Someone ACTUALLY SAID “Only Connect is Elitist” on twitter? Bloody proles.

P.S How is it possible i lost your email? I offer to buy you a drink at the WSOPE and end up buying myself too many. Disappointing to say the least!


Nick McD at 2:58 am on October 26th, 2011

WE can’t give *that* as a prize in a caption competition, surely?


Fingers D at 1:23 pm on October 31st, 2011

Victoria’s agent reveals the details for her new game show “Total Connect” - an exciting fusion of Total Wipeout and Only Connect to be aired on Saturday nights
(I’ve thought through how this might actually work - email me if you think it’s a goer)


PrinceSaddo at 2:30 pm on November 1st, 2011

John shows Victoria that somebody not educated at Oxbridge is working at the BBC.


Phil Pearson at 6:05 am on November 5th, 2011

Finger’s comment is sheer brilliance. I want to know how that would work. If you get the connection after only 2 clues you only have to jump over 2 red balls?


Fingers D at 5:41 pm on November 6th, 2011

Thanks very much Phil, I like your idea too. Here’s my ‘Total Connect’ drawing board thus far:

1.Vicky sits on a throne dressed as Amphitrite goddess of water. She pulls a lever that catapults the contestants into the water when they run out of time on the connecting wall.
2.The contestants stand on a platform while each clue flies through the air towards them at high speed. To solve the puzzle and stay upright they must show a combination of quick thinking and physical speed and agility.
Therefore, they must both think AND move laterally
3.Vicky to be flanked by 2 water nymphs (Jedward in drag?) on either side of her throne. They do her bidding for the entire show.

Personally, I think it’s TV gold*, but I haven’t heard back from Vicky yet (or Jedward for that matter)

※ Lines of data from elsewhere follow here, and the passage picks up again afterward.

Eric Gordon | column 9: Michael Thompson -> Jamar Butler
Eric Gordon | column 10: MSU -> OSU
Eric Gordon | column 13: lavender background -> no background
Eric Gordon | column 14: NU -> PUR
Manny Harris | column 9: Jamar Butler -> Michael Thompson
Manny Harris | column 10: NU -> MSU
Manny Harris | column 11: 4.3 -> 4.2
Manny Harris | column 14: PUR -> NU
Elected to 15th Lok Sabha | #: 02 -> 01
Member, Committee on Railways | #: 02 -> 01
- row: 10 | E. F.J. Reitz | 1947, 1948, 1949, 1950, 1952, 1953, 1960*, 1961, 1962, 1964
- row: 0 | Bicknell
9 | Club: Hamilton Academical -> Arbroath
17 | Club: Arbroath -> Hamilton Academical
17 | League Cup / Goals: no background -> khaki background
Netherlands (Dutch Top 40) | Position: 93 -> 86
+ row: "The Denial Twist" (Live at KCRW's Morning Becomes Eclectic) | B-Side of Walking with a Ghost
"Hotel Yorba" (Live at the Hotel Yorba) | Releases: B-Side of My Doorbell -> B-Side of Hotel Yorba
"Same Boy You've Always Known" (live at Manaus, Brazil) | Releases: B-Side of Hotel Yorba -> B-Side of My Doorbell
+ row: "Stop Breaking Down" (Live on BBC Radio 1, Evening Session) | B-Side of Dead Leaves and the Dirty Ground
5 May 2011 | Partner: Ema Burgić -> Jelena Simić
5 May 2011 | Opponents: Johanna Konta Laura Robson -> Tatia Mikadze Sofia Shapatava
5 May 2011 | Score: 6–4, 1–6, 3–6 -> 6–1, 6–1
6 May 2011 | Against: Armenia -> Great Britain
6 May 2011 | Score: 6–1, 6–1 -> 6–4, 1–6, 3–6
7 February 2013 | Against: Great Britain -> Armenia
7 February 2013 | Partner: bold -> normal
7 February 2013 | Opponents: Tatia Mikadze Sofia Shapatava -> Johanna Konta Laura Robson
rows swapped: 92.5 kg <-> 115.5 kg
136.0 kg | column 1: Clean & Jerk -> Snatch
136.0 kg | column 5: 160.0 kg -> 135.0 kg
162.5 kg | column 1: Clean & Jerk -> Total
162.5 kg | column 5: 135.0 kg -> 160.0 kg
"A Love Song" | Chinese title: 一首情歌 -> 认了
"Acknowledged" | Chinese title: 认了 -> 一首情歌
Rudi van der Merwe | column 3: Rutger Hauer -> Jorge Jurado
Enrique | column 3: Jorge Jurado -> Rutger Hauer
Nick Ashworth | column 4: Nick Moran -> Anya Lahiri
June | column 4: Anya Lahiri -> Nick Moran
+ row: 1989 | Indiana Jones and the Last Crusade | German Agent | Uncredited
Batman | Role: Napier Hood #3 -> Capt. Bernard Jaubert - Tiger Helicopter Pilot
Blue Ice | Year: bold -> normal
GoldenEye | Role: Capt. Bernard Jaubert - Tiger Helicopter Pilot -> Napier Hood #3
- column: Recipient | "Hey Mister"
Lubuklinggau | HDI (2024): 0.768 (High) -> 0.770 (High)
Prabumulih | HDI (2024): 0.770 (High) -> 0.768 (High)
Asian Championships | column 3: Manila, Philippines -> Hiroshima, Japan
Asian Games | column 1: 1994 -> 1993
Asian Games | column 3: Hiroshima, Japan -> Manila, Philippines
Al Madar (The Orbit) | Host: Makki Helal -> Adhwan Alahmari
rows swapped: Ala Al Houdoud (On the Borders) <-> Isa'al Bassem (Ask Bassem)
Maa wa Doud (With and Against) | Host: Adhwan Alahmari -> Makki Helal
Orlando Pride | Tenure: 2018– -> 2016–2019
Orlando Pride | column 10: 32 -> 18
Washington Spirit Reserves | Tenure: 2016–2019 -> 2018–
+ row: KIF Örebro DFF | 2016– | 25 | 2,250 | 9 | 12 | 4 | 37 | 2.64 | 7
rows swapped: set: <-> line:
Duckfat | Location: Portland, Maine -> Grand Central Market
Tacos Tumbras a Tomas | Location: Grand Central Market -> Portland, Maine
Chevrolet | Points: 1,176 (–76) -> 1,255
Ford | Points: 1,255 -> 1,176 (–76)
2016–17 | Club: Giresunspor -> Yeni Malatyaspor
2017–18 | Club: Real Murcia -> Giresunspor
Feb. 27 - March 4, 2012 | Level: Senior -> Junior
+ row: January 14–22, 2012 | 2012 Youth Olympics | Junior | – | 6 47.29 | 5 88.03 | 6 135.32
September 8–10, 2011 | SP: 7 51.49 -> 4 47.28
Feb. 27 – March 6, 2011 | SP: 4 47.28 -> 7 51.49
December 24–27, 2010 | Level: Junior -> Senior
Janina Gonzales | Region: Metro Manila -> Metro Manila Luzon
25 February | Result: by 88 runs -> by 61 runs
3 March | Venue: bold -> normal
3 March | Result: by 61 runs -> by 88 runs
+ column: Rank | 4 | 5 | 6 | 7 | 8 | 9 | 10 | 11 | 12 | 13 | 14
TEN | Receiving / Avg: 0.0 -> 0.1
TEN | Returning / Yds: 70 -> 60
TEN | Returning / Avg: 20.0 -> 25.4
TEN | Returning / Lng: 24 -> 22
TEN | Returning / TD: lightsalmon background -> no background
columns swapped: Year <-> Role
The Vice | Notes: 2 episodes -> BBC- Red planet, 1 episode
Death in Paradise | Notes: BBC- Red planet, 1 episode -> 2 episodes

Phil Pearson at 7:55 pm on November 14th, 2011

I love it already. I’m thinking you have the base values of Only Connect in there. However you are missing the Total Wipeout side slightly. Obviously you incorporate the qualifier as round 1. The sweeper as round 2 somehow. For whatever round 3 is (Dizzy Dummies?) that would be the wall somehow. Maybe pushing the buttons which are stepping stones that wobble? As the the final, combining missing vowels and the final of TW would be hard. Id love to hear your plans for that one.